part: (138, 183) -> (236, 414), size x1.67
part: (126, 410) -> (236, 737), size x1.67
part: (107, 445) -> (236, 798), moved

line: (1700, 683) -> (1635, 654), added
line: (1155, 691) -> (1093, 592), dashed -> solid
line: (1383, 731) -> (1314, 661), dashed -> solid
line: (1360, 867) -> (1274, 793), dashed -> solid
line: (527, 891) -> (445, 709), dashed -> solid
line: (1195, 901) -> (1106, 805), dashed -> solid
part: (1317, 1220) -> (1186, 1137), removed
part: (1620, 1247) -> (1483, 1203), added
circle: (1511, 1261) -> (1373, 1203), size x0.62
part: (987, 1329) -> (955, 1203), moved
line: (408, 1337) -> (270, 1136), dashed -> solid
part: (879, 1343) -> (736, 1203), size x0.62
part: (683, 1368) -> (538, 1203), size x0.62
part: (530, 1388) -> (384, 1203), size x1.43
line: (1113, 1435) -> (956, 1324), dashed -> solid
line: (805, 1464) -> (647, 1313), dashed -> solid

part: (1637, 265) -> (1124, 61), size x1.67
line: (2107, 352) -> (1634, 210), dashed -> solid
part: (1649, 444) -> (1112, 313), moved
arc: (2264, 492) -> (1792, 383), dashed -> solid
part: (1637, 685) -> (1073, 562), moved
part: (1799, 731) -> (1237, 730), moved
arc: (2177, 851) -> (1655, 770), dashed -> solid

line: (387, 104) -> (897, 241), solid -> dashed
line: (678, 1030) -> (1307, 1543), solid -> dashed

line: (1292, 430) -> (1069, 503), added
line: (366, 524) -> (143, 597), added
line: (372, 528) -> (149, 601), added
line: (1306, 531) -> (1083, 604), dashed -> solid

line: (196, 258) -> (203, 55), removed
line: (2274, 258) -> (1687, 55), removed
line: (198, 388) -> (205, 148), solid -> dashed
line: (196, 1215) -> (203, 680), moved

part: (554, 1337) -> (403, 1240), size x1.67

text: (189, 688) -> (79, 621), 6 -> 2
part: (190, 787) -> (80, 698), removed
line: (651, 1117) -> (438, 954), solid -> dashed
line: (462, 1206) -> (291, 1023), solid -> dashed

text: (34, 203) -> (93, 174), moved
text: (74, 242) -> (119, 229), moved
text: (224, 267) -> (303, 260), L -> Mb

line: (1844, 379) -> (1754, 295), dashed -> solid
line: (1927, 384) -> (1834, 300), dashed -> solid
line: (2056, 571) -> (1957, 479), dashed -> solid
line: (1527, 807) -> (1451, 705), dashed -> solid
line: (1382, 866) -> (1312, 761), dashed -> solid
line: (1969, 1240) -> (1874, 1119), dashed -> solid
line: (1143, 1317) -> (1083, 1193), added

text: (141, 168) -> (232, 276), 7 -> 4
- - -
- _What this task involves_: Give back the data above exactly, so that every line matches.

- _Answer to this problem_:
part: (138, 183) -> (236, 414), size x1.67
part: (126, 410) -> (236, 737), size x1.67
part: (107, 445) -> (236, 798), moved

line: (1700, 683) -> (1635, 654), added
line: (1155, 691) -> (1093, 592), dashed -> solid
line: (1383, 731) -> (1314, 661), dashed -> solid
line: (1360, 867) -> (1274, 793), dashed -> solid
line: (527, 891) -> (445, 709), dashed -> solid
line: (1195, 901) -> (1106, 805), dashed -> solid
part: (1317, 1220) -> (1186, 1137), removed
part: (1620, 1247) -> (1483, 1203), added
circle: (1511, 1261) -> (1373, 1203), size x0.62
part: (987, 1329) -> (955, 1203), moved
line: (408, 1337) -> (270, 1136), dashed -> solid
part: (879, 1343) -> (736, 1203), size x0.62
part: (683, 1368) -> (538, 1203), size x0.62
part: (530, 1388) -> (384, 1203), size x1.43
line: (1113, 1435) -> (956, 1324), dashed -> solid
line: (805, 1464) -> (647, 1313), dashed -> solid

part: (1637, 265) -> (1124, 61), size x1.67
line: (2107, 352) -> (1634, 210), dashed -> solid
part: (1649, 444) -> (1112, 313), moved
arc: (2264, 492) -> (1792, 383), dashed -> solid
part: (1637, 685) -> (1073, 562), moved
part: (1799, 731) -> (1237, 730), moved
arc: (2177, 851) -> (1655, 770), dashed -> solid

line: (387, 104) -> (897, 241), solid -> dashed
line: (678, 1030) -> (1307, 1543), solid -> dashed

line: (1292, 430) -> (1069, 503), added
line: (366, 524) -> (143, 597), added
line: (372, 528) -> (149, 601), added
line: (1306, 531) -> (1083, 604), dashed -> solid

line: (196, 258) -> (203, 55), removed
line: (2274, 258) -> (1687, 55), removed
line: (198, 388) -> (205, 148), solid -> dashed
line: (196, 1215) -> (203, 680), moved

part: (554, 1337) -> (403, 1240), size x1.67

text: (189, 688) -> (79, 621), 6 -> 2
part: (190, 787) -> (80, 698), removed
line: (651, 1117) -> (438, 954), solid -> dashed
line: (462, 1206) -> (291, 1023), solid -> dashed

text: (34, 203) -> (93, 174), moved
text: (74, 242) -> (119, 229), moved
text: (224, 267) -> (303, 260), L -> Mb

line: (1844, 379) -> (1754, 295), dashed -> solid
line: (1927, 384) -> (1834, 300), dashed -> solid
line: (2056, 571) -> (1957, 479), dashed -> solid
line: (1527, 807) -> (1451, 705), dashed -> solid
line: (1382, 866) -> (1312, 761), dashed -> solid
line: (1969, 1240) -> (1874, 1119), dashed -> solid
line: (1143, 1317) -> (1083, 1193), added

text: (141, 168) -> (232, 276), 7 -> 4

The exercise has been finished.